Totò e il principe de Curtis erano la stessa persona ma credo che raramente siano esistiti due caratteri più dissimili. Totò sintetizzava l’aggressività del piccolissimo borghese, le piccole perfidie, l’arte di arrangiarsi, le cicatrici delle batoste subite, la fame arretrata, la furbizia. Antonio de Curtis, invece, aveva il tratto pacato del signore, l’eleganza sobria, l’animo sensibile, l’inclinazione alla malinconia, l’avversione per tutto ciò che è chiassoso e vistoso. Smessi i panni del personaggio scenico il comico restava in camerino e non se ne trovava traccia nell’uomo che nella vita voleva essere soltanto Antonio De Curtis. Non era, il suo, un atteggiamento snobistico.
Nato a Napoli nel 1898 dalla libera unione tra una ragazza popolana e il rampollo di una illustre casata che lo avrebbe riconosciuto figlio solo una trentina di anni dopo sposando colei che lo aveva procreato, egli aveva vissuto un’amara infanzia illegittima e quindi aveva preso molto seriamente il cognome che tanto tardivamente gli era stato dato e il fatto di essere nobile. Comunque, quando era in vena di scherzare, diceva: «Il principe è il magnaccia di Totò. Se non fosse per quel povero pagliaccio che manda a faticare e tratta con disprezzo non potrebbe permettersi neanche un uovo al tegamino».

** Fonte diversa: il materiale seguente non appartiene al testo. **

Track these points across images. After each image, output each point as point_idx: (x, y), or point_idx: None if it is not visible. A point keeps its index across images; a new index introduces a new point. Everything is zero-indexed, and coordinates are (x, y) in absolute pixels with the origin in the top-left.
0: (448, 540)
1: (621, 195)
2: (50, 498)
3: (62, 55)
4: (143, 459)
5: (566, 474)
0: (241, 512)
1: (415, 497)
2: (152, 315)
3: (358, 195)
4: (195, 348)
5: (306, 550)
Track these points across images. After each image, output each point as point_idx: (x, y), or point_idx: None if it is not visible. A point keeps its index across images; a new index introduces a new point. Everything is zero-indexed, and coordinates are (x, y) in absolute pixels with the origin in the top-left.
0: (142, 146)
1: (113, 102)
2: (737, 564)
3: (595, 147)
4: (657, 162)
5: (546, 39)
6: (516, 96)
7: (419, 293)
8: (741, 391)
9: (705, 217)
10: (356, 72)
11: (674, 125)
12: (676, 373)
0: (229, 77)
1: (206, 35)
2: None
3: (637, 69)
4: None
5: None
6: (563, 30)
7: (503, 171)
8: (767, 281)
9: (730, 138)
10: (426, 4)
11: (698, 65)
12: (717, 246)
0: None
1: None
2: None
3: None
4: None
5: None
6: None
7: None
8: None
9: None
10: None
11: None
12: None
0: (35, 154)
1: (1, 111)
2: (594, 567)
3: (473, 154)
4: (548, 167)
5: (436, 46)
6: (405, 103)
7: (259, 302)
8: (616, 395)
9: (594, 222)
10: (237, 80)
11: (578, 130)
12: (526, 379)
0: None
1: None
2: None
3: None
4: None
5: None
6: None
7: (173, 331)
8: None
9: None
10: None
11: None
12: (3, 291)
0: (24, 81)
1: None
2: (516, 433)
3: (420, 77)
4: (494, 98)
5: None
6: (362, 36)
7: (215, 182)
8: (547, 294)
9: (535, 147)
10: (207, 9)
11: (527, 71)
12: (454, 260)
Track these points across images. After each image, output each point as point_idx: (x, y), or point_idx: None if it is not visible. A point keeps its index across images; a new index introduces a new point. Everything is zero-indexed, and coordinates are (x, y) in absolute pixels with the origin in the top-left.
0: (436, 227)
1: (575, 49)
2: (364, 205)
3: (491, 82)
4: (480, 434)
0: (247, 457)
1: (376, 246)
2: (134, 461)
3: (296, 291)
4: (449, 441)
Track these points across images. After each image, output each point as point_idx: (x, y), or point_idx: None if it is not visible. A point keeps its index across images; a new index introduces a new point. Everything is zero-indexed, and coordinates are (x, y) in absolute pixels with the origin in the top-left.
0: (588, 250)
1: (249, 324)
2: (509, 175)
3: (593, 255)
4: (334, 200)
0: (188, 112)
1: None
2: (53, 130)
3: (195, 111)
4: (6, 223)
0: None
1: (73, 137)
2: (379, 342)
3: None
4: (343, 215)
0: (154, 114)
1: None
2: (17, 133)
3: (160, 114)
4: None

Totò, sul lavoro, era ipercritico di se stesso. Lui che amava il teatro ed era conscio di quanto al teatro sapeva dare, guardandosi sullo schermo quasi invariabilmente si giudicava detestabile. Al punto che in più occasioni abbandonò la proiezione di un suo film. Certo che molte delle sue pellicole erano girate in grande economia, alla svelta, con un modesto contorno di attori e un copione sgangherato. Tanto che sul set, per salvare la situazione, egli era costretto a lanciarsi nell’improvvisazione. I produttori tendevano a sfruttarlo come un sottoprodotto di largo consumo. Il loro criterio era: perché investire su di lui delle somme maggiori quando Totò ci fa incassare cifre pazzesche qualsiasi cosa faccia?
Ritengo che l’intramontabilità del suo successo sia dovuta alla forza della sua maschera, al fatto che il Totò marionetta si è venato di quel tanto di umanità necessaria ai suoi personaggi restando però marionetta e sfuggendo quindi agli stili e ai filoni tipici del cinema di quegli anni.
Non mi emoziona guardare Totò sullo schermo perché quello che vi appare non è il compagno che conoscevo ma lo straordinario artista così come si offriva a tutti. Egli mi torna in mente, invece, in qualche momento della vita quotidiana. Spesso con commozione. Come quando» nell’odierna società che così spesso si distingue per arroganza e boria, ripenso alla sua umiltà. A quella umiltà che lo spinse a dire di se stesso nel corso di un'intervista: «Sono ormai nell’età in cui si tirano le somme e non ho fatto niente: sarei potuto diventare un grande attore e invece, di cento e più film che ho girato, ve ne sono degni non più di cinque. Ma anche se fossi diventato un grande attore cosa sarebbe cambiato? Noi attori siamo solo venditori di chiacchiere. Un falegname vale certo più di noi: almeno il tavolino che fabbrica resta nel tempo, dopo di lui».